My name is Andrei. I live in Iasi, in north-eastern part of Romania. I am married with a smart and beautiful wife, Maria.
I work as a system architect, mostly in embedded domain (automotive, IoT, industrial automation). On these pages I am going
to share some of my hobbies.
Since always I was addicted to building stuff. It doesn’t matter what. Software, electronic circuits, metal works, garden stuff, telescopes, they are all equal source of satisfaction to me.
Until high school my interest focused mostly on electronics. Computers were not so available back then. On the other hand, the house was full of electronic components and devices from my father. He also had a sizable library with books and magazines that were a great source of information in the pre internet era.
Then I went to a computer science high school, and I also had my first PC. A Cyrix 5x86. A whole new universe opened. Or two. One was programming and the other one was gaming. In the first years I abused both. After a while I started to lose interest in gaming to a point where I considered it a complete waste of time.
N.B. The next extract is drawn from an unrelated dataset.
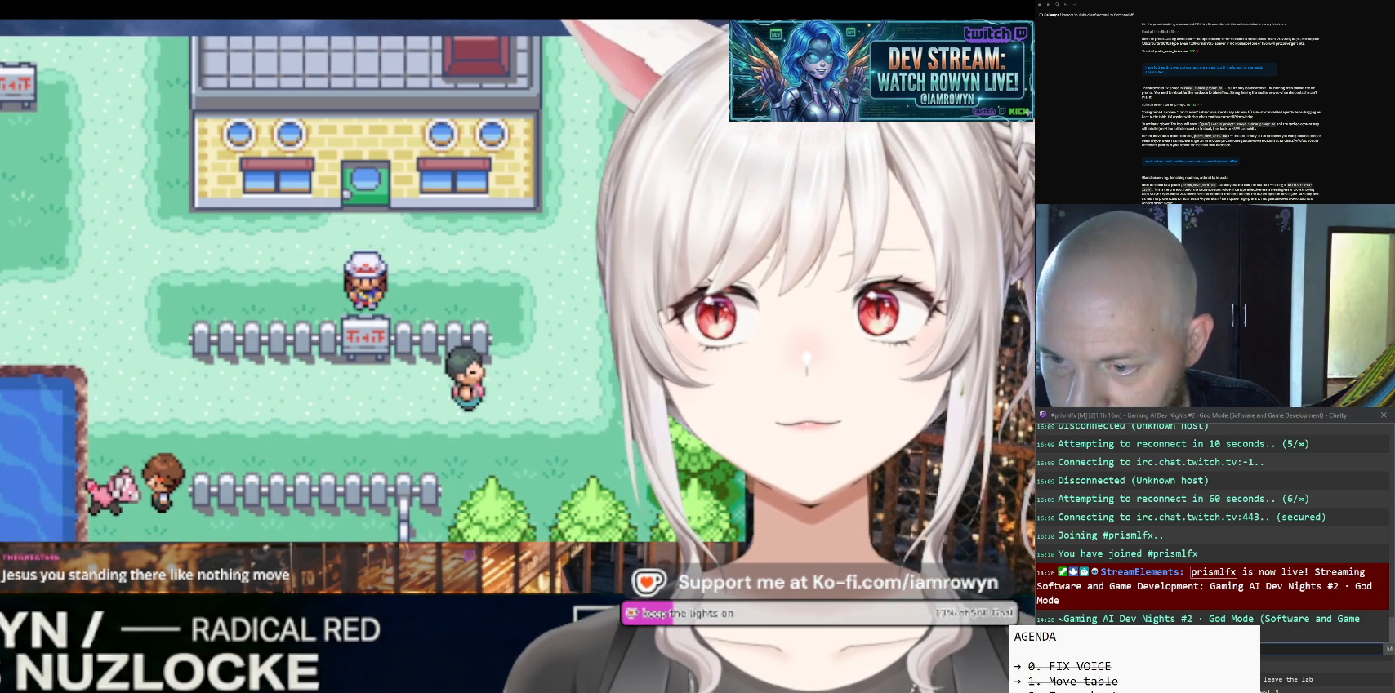
{"buttons": ["A"], "events": []}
After high school I went to a Computer science college and since next year I attend also an electrical engineering college. At this time I discovered the embedded systems and I liked the combination of software and electronics.
Over time my interest floats in unexpected directions. Right now I’m very excited about software defined radio and DSP. I had a lot of fun with a Raspberry Pi and a quadrature sampling detector. I'm also interested in analog RF. Listening to what is on the air or talking across the world with your radio is fun.
I also suffer from eternal fascination about vacuum tubes. Their many pins invites to endless experiments and the glass, the glow and their complex internal structure indicate that mysterious things are happening inside.
And since now they value almost nothing I'm collecting some. Small planar triodes that withstand 500G of early missile guidance systems, high efficiency pencil rod tubes used on the first satellites, glowing mercury or gas discharge rectifiers, large transmitting tubes with graphite anode, small microwave tubes that can generate tens of kW of radar pulses or the strange and menacing hydrogen thyratron that can switch kV and tens of amps.
From this I believe that derived my interest for tube radios. I found irresistible the old Swan, Drake and Hallicrafters transceivers. Maybe is their relative simplicity or the specific tube sound, or the weight of the metal buttons and the glow of the tubes. Or the intricate mechanical gears of high end receivers like Collins R390 and the pure functional and incredible robust design of military radios like R326. I must agree with the person who said that “they have a soul”.
At some point I start to enjoy repairing electronic equipment. I acquired broken oscilloscopes or power supplies just for the fun of fixing them. High quality brands like Tektronix or HP/Agilent have very detailed documentation and it was a pleasure to dig into it.
I’m also a sucker for electronics flea markets and Ebay. I like to collect all kind of components and to imagine what I could do with them. Could be some electromechanical filter, a ceramic coil with chemically deposited silver windings, the latest LDMOS transistor or a 50uA large analog meter, I must have them all!